Use this file to discover all available pages before exploring further.

Wood Wide AI provides a single API for training and running inference across six capabilities on tabular data. You upload a dataset, train a model by specifying a model type, and then run inference to get results.

Available Model Types

Prediction

Supervised classification and regression on a target column.

Clustering

Unsupervised grouping with human-readable cluster descriptions.

Anomaly Detection

Identify unusual rows in your data.

Embeddings

Generate dense vector representations of each row.

Search

Find the most similar training-set row for each query row.

Factor Analysis

Discover the latent factors that explain variance in your data.

General Workflow

Every capability follows the same three-step workflow:
  1. Upload a datasetPOST /datasets with a CSV or Parquet file.
  2. Train a modelPOST /models/train with the dataset_id, a model_name, and the desired model_type.
  3. Run inferencePOST /models/{model_id}/infer with a CSV file to get results.
Python
import os, time, requests

api_key = os.getenv("WOODWIDE_API_KEY")
base_url = "https://api.woodwide.ai"
headers = {"Authorization": f"Bearer {api_key}"}

# 1. Upload dataset
with open("data.csv", "rb") as f:
    resp = requests.post(
        f"{base_url}/datasets",
        headers=headers,
        files={"file": ("data.csv", f, "text/csv")},
        data={"dataset_name": "my_data"},
    )
dataset_id = resp.json()["dataset"]["id"]

# 2. Train model (change model_type for different capabilities)
resp = requests.post(
    f"{base_url}/models/train",
    headers=headers,
    json={
        "model_name": "my_model",
        "model_type": "prediction",  # or: clustering, anomaly, embedding, search, factors
        "dataset_id": dataset_id,
        "label_column": "target",    # required for prediction only
    },
)
model_id = resp.json()["model"]["id"]

# 3. Wait for training
while True:
    status = requests.get(
        f"{base_url}/models/{model_id}", headers=headers
    ).json()["status"]
    if status == "ready":
        break
    time.sleep(5)

# 4. Run inference
with open("data.csv", "rb") as f:
    resp = requests.post(
        f"{base_url}/models/{model_id}/infer",
        headers=headers,
        files={"file": ("data.csv", f, "text/csv")},
        data={"output_type": "json"},
    )
print(resp.json()["data"])
Training a second model on the same dataset — even for a different capability — is significantly faster than the first training run.

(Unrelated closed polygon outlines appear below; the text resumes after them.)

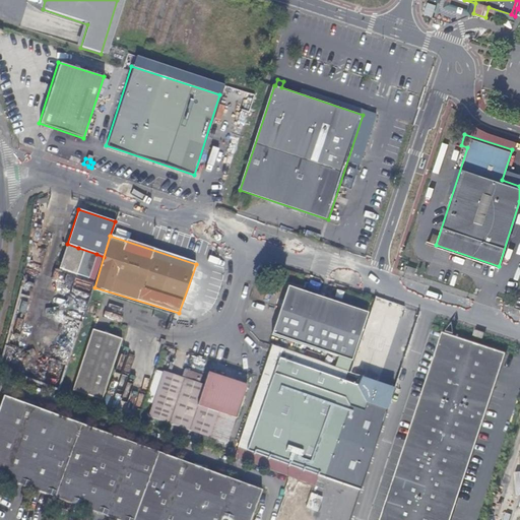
[(96,254),(78,248),(75,252),(65,248),(58,269),(88,279),(96,254)]
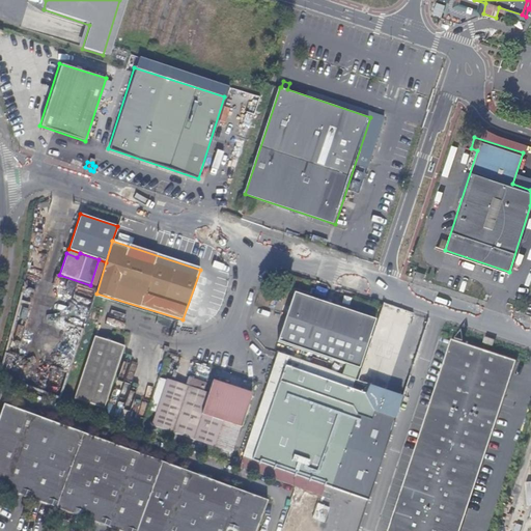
[(415,271),(413,277),(417,278),(421,280),(423,273),(415,271)]
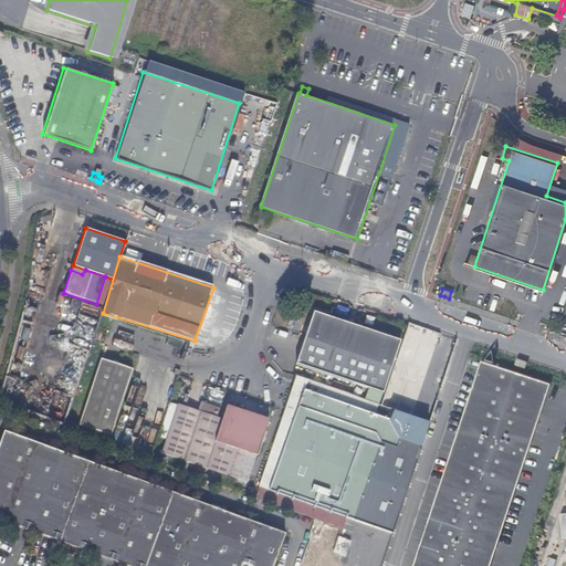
[(401,341),(314,313),(297,364),(384,392),(401,341)]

Supervised vs. Unsupervised Tasks

Prediction is the only supervised task — it requires a label_column at training time and predicts that column at inference time on new data. All other tasks (clustering, anomaly detection, embeddings, search, factors) are unsupervised. For these, it often makes sense to run inference on the same dataset you trained on. For example, to cluster your data, you would train a clustering model on that data and then run inference on the same dataset to get the cluster assignments. You can also run inference on different data, but the cluster assignments will be to the clusters learned from the training data. The same applies to the other unsupervised tasks — see the section for each model capability for details.